## WRITTEN PROBLEM
Copy all of the following lines word for word, without changing anything.

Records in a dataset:
-=-=-=-=-

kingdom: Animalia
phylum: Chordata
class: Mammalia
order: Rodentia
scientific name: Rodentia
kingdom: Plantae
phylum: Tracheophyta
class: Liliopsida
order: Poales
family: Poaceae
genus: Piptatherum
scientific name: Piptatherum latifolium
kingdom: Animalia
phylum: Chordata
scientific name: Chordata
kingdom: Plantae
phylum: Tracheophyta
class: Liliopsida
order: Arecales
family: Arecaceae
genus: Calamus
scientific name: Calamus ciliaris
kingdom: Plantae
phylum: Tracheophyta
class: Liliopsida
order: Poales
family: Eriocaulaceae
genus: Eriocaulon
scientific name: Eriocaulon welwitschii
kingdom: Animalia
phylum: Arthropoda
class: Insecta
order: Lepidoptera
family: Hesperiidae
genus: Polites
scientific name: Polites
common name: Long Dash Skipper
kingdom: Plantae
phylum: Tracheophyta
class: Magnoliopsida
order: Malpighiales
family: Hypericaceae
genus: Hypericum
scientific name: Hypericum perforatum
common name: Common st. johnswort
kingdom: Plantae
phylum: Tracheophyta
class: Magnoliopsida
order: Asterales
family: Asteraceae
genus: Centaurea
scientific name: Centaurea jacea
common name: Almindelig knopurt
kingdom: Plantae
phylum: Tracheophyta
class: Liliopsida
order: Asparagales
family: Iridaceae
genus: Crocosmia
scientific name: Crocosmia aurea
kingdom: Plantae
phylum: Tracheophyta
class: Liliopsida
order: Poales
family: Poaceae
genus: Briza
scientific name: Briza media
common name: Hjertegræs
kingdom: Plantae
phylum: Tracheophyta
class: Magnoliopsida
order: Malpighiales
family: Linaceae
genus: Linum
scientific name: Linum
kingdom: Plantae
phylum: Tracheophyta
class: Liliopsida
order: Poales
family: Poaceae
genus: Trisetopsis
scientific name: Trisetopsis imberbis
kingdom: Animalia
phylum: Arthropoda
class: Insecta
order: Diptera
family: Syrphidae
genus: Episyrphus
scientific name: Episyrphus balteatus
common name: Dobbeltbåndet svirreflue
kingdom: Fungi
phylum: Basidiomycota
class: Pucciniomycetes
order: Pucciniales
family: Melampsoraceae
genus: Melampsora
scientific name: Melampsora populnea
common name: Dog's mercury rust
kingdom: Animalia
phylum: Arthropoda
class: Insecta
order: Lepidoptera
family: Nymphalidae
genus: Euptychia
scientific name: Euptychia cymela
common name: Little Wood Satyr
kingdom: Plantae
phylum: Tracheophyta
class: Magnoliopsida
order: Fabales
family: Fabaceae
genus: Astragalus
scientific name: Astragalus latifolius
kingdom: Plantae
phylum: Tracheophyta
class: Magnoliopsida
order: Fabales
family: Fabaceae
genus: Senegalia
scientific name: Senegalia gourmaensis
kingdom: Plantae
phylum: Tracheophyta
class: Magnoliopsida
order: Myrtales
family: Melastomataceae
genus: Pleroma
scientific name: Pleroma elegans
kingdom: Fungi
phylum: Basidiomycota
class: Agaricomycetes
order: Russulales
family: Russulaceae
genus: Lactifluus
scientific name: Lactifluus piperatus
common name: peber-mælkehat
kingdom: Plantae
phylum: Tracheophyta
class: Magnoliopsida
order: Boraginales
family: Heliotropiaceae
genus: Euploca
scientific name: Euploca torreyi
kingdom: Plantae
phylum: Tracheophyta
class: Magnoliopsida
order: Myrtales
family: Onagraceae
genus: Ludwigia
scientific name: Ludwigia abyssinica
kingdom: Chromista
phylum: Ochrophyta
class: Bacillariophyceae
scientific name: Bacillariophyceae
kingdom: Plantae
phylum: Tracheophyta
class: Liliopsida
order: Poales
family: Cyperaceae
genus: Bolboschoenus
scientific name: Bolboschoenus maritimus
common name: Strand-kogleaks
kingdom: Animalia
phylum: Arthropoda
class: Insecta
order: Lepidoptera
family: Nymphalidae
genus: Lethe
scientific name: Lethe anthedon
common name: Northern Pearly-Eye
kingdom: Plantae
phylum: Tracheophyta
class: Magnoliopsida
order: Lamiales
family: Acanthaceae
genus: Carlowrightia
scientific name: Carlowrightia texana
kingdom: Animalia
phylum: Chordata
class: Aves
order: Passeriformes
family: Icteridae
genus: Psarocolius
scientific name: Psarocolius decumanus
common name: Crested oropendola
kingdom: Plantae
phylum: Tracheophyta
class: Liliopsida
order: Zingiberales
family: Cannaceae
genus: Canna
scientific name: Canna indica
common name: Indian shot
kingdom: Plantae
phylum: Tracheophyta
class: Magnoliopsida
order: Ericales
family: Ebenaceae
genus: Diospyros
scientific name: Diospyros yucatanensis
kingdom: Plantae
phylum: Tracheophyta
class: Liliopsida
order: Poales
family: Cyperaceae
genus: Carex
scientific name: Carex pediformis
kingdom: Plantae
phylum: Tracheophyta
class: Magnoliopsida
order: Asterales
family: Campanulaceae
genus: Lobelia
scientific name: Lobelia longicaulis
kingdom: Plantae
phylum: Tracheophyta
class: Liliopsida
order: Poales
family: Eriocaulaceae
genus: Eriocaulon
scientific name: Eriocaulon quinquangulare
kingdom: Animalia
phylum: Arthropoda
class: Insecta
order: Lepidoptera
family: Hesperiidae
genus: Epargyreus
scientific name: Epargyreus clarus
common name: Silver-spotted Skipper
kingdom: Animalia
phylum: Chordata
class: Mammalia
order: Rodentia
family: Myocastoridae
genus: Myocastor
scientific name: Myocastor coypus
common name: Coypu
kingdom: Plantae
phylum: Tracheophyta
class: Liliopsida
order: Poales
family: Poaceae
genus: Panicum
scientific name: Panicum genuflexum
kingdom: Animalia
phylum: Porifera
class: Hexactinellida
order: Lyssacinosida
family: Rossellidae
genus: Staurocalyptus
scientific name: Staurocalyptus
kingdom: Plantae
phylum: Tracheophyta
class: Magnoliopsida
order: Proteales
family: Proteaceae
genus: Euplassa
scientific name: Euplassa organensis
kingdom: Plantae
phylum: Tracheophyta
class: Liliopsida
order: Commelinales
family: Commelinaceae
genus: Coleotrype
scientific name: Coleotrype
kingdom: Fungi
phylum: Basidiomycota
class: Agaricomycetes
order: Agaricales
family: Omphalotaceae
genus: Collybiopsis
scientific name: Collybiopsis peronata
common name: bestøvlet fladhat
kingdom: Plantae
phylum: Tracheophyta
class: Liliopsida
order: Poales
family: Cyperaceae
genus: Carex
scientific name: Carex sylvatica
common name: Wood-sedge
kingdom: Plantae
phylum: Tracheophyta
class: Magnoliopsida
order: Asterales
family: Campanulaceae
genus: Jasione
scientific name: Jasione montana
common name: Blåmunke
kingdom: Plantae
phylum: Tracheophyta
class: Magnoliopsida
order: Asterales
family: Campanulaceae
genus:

-=-=-=-=-

## SOLUTION
kingdom: Animalia
phylum: Chordata
class: Mammalia
order: Rodentia
scientific name: Rodentia
kingdom: Plantae
phylum: Tracheophyta
class: Liliopsida
order: Poales
family: Poaceae
genus: Piptatherum
scientific name: Piptatherum latifolium
kingdom: Animalia
phylum: Chordata
scientific name: Chordata
kingdom: Plantae
phylum: Tracheophyta
class: Liliopsida
order: Arecales
family: Arecaceae
genus: Calamus
scientific name: Calamus ciliaris
kingdom: Plantae
phylum: Tracheophyta
class: Liliopsida
order: Poales
family: Eriocaulaceae
genus: Eriocaulon
scientific name: Eriocaulon welwitschii
kingdom: Animalia
phylum: Arthropoda
class: Insecta
order: Lepidoptera
family: Hesperiidae
genus: Polites
scientific name: Polites
common name: Long Dash Skipper
kingdom: Plantae
phylum: Tracheophyta
class: Magnoliopsida
order: Malpighiales
family: Hypericaceae
genus: Hypericum
scientific name: Hypericum perforatum
common name: Common st. johnswort
kingdom: Plantae
phylum: Tracheophyta
class: Magnoliopsida
order: Asterales
family: Asteraceae
genus: Centaurea
scientific name: Centaurea jacea
common name: Almindelig knopurt
kingdom: Plantae
phylum: Tracheophyta
class: Liliopsida
order: Asparagales
family: Iridaceae
genus: Crocosmia
scientific name: Crocosmia aurea
kingdom: Plantae
phylum: Tracheophyta
class: Liliopsida
order: Poales
family: Poaceae
genus: Briza
scientific name: Briza media
common name: Hjertegræs
kingdom: Plantae
phylum: Tracheophyta
class: Magnoliopsida
order: Malpighiales
family: Linaceae
genus: Linum
scientific name: Linum
kingdom: Plantae
phylum: Tracheophyta
class: Liliopsida
order: Poales
family: Poaceae
genus: Trisetopsis
scientific name: Trisetopsis imberbis
kingdom: Animalia
phylum: Arthropoda
class: Insecta
order: Diptera
family: Syrphidae
genus: Episyrphus
scientific name: Episyrphus balteatus
common name: Dobbeltbåndet svirreflue
kingdom: Fungi
phylum: Basidiomycota
class: Pucciniomycetes
order: Pucciniales
family: Melampsoraceae
genus: Melampsora
scientific name: Melampsora populnea
common name: Dog's mercury rust
kingdom: Animalia
phylum: Arthropoda
class: Insecta
order: Lepidoptera
family: Nymphalidae
genus: Euptychia
scientific name: Euptychia cymela
common name: Little Wood Satyr
kingdom: Plantae
phylum: Tracheophyta
class: Magnoliopsida
order: Fabales
family: Fabaceae
genus: Astragalus
scientific name: Astragalus latifolius
kingdom: Plantae
phylum: Tracheophyta
class: Magnoliopsida
order: Fabales
family: Fabaceae
genus: Senegalia
scientific name: Senegalia gourmaensis
kingdom: Plantae
phylum: Tracheophyta
class: Magnoliopsida
order: Myrtales
family: Melastomataceae
genus: Pleroma
scientific name: Pleroma elegans
kingdom: Fungi
phylum: Basidiomycota
class: Agaricomycetes
order: Russulales
family: Russulaceae
genus: Lactifluus
scientific name: Lactifluus piperatus
common name: peber-mælkehat
kingdom: Plantae
phylum: Tracheophyta
class: Magnoliopsida
order: Boraginales
family: Heliotropiaceae
genus: Euploca
scientific name: Euploca torreyi
kingdom: Plantae
phylum: Tracheophyta
class: Magnoliopsida
order: Myrtales
family: Onagraceae
genus: Ludwigia
scientific name: Ludwigia abyssinica
kingdom: Chromista
phylum: Ochrophyta
class: Bacillariophyceae
scientific name: Bacillariophyceae
kingdom: Plantae
phylum: Tracheophyta
class: Liliopsida
order: Poales
family: Cyperaceae
genus: Bolboschoenus
scientific name: Bolboschoenus maritimus
common name: Strand-kogleaks
kingdom: Animalia
phylum: Arthropoda
class: Insecta
order: Lepidoptera
family: Nymphalidae
genus: Lethe
scientific name: Lethe anthedon
common name: Northern Pearly-Eye
kingdom: Plantae
phylum: Tracheophyta
class: Magnoliopsida
order: Lamiales
family: Acanthaceae
genus: Carlowrightia
scientific name: Carlowrightia texana
kingdom: Animalia
phylum: Chordata
class: Aves
order: Passeriformes
family: Icteridae
genus: Psarocolius
scientific name: Psarocolius decumanus
common name: Crested oropendola
kingdom: Plantae
phylum: Tracheophyta
class: Liliopsida
order: Zingiberales
family: Cannaceae
genus: Canna
scientific name: Canna indica
common name: Indian shot
kingdom: Plantae
phylum: Tracheophyta
class: Magnoliopsida
order: Ericales
family: Ebenaceae
genus: Diospyros
scientific name: Diospyros yucatanensis
kingdom: Plantae
phylum: Tracheophyta
class: Liliopsida
order: Poales
family: Cyperaceae
genus: Carex
scientific name: Carex pediformis
kingdom: Plantae
phylum: Tracheophyta
class: Magnoliopsida
order: Asterales
family: Campanulaceae
genus: Lobelia
scientific name: Lobelia longicaulis
kingdom: Plantae
phylum: Tracheophyta
class: Liliopsida
order: Poales
family: Eriocaulaceae
genus: Eriocaulon
scientific name: Eriocaulon quinquangulare
kingdom: Animalia
phylum: Arthropoda
class: Insecta
order: Lepidoptera
family: Hesperiidae
genus: Epargyreus
scientific name: Epargyreus clarus
common name: Silver-spotted Skipper
kingdom: Animalia
phylum: Chordata
class: Mammalia
order: Rodentia
family: Myocastoridae
genus: Myocastor
scientific name: Myocastor coypus
common name: Coypu
kingdom: Plantae
phylum: Tracheophyta
class: Liliopsida
order: Poales
family: Poaceae
genus: Panicum
scientific name: Panicum genuflexum
kingdom: Animalia
phylum: Porifera
class: Hexactinellida
order: Lyssacinosida
family: Rossellidae
genus: Staurocalyptus
scientific name: Staurocalyptus
kingdom: Plantae
phylum: Tracheophyta
class: Magnoliopsida
order: Proteales
family: Proteaceae
genus: Euplassa
scientific name: Euplassa organensis
kingdom: Plantae
phylum: Tracheophyta
class: Liliopsida
order: Commelinales
family: Commelinaceae
genus: Coleotrype
scientific name: Coleotrype
kingdom: Fungi
phylum: Basidiomycota
class: Agaricomycetes
order: Agaricales
family: Omphalotaceae
genus: Collybiopsis
scientific name: Collybiopsis peronata
common name: bestøvlet fladhat
kingdom: Plantae
phylum: Tracheophyta
class: Liliopsida
order: Poales
family: Cyperaceae
genus: Carex
scientific name: Carex sylvatica
common name: Wood-sedge
kingdom: Plantae
phylum: Tracheophyta
class: Magnoliopsida
order: Asterales
family: Campanulaceae
genus: Jasione
scientific name: Jasione montana
common name: Blåmunke
kingdom: Plantae
phylum: Tracheophyta
class: Magnoliopsida
order: Asterales
family: Campanulaceae
genus:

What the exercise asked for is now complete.